If this crazy white guy had been in a parking dispute with three Muslims, two of whom are Muslim women who wear hijab, hate is them having to prove to him that they’re human, and if he had believed they’re human, he maybewouldn’t have shot each of them in the head over a parking spot. It’s a hate crime, but it won’t be labeled that way. It’s a hate crime in that [it] speaks to a structural ideology that we’ve accepted as norm, that structural ideology ishateful. The way we talk about Muslims and Islam is hateful.

Silhouette of a man and two hijabi women.

We must honor the victim's lives and fight for their justice. Credit: Our Three Winners (www.facebook.com/ourthreewinners).


Many of the pieces coming out about the Chapel Hill Shooting discuss the lives of the tragically diseased – beautiful lives filled with caring for others. But what we’re not seeing is the same rhetoric around Craig Hicks, the killer, that would fall on a Muslim attacker. All signs suggest that Hicks’s actions were fueled by his anti-religious sentiments. So by the definition used elsewhere, Hicks is a terrorist.
To honor the lives of Deah Barakat, Yusor Abu-Salha, and Razan Abu-Salha, and in the spirit of #MuslimLivesMatter, we need to be talking about this, and we need to be talking about the rampant Islamophobia in Western culture. Many hope to bring #ChapelHillShooting to the same visibility as #JeSuisCharlie. Friends and family of the deceased have created a Facebook page to celebrate the lives of the three young people killed in this hateful attack.
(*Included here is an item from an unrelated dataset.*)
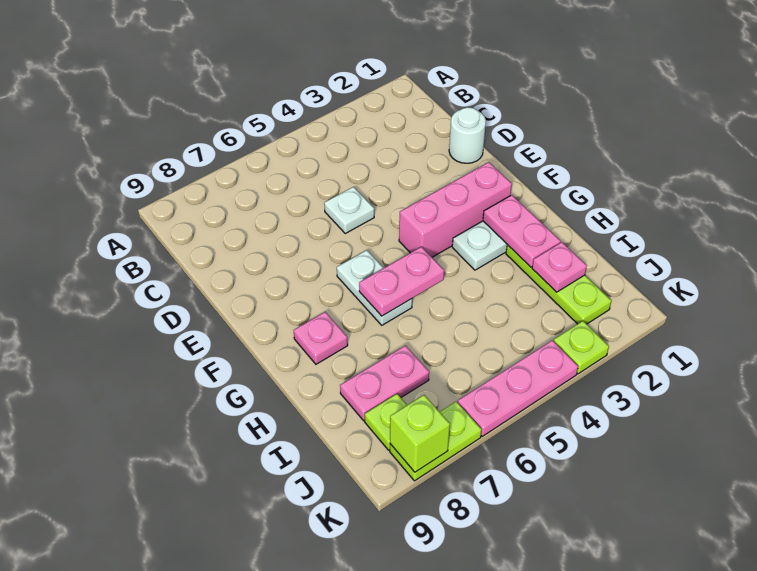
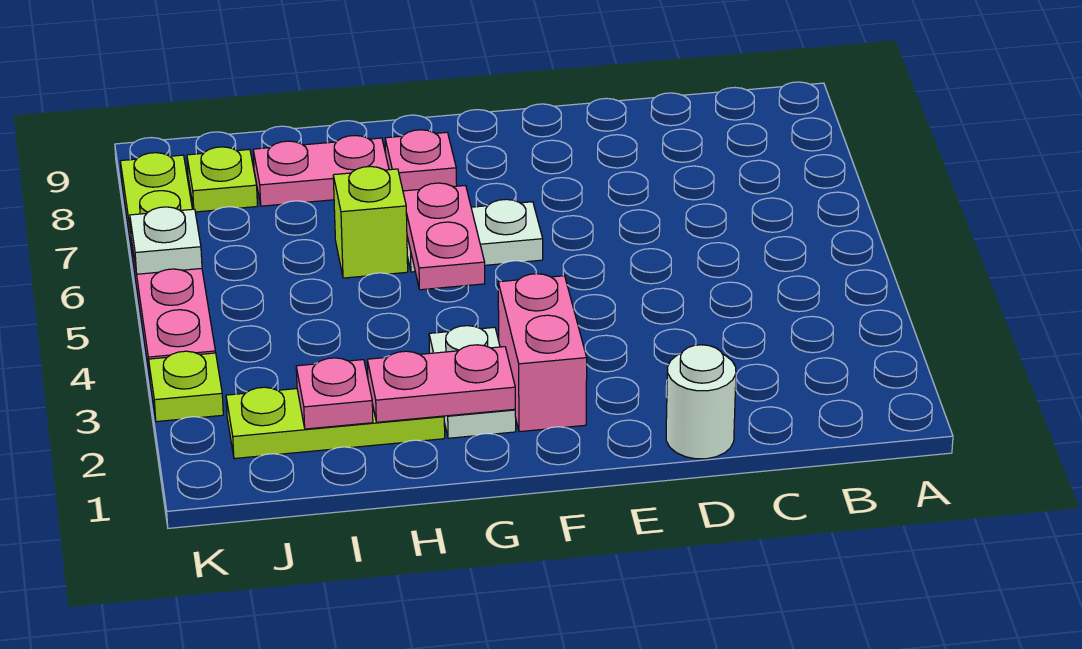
white 1x1 plate [324,187,374,233] -> white 1x1 plate moved to [130,207,202,274]
pink 1x3 brick [399,162,512,257] -> pink 1x2 brick [498,274,587,432]
pink 1x2 plate [340,346,429,421] -> pink 1x2 plate turned to [253,136,389,206]
lime 1x1 brick [390,395,450,472] -> lime 1x1 brick moved to [333,166,408,278]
Let’s not forget these names and let’s make sure that bias doesn’t cloud the media or the justice system as this case unfolds.

Jacob Klein, a former print editorial intern at Tikkun magazine, is a freelance writer who lives in Oakland, CA, and graduated from UCLA.

2 thoughts on “Muslim Lives Matter: Double Standards and Islamophobia in Chapel Hill

  1. FEBRUARY 12, 2015 The New Yorker: The Chapel Hill Massacre Blues
    BY PHILIP GOUREVITCH
    “… It seems we are also supposed to be relieved by the fact that Hicks, who carried a gun to earlier confrontations with his neighbors, was not a religious fanatic. Are we then supposed to ignore the fact that he was an anti-religious fanatic, who was said to have taunted the women he later killed for dressing according to their traditions and beliefs? We are told that he was in favor of gay marriage, as if that negated his militant intolerance of others. He spent most of his time on Facebook heaping contempt on Christians, who are more numerous by far in Hicks’s neck of the woods than Muslims. And yet with law-enforcement sounding like Hicks-family spin doctors, we are being urged to consider this murderer as a figure of all-embracing American assimilation – a man who did not care who they were but hated them as he would hate anyone and everyone, equally and without fear or favor, for the way they parked.
    Far more Americans are killed each year by the shooters in our midst like Craig Stephen Hicks than have ever been killed by all the jihadist terrorist outfits that have ever stalked this earth. That’s the price, or so the rhetoric goes, of our wild freedom. But maybe to understand the Chapel Hill murders better we need to imagine how it would be playing out if it were the other way around – if some gun-toting Muslim, with a habit of posting hate messages about secular humanists, took it upon himself to execute a defenseless family of them in their home.”

  2. With a headline ending “islamophobia in Chapel Hill” I expected the article would talk about Islamophobia in Chapel Hill. Very misleading headline implying the town itself suffers from Islamophobia, when what is desrcibed is the likely Islamophobia of the murderer, the national press, etc.
    The reaction of the Chapel Hill population certainly has not indicated Islamophobia; quite the contrary.
    Would you consider rewriting the headline so it’s less misleading?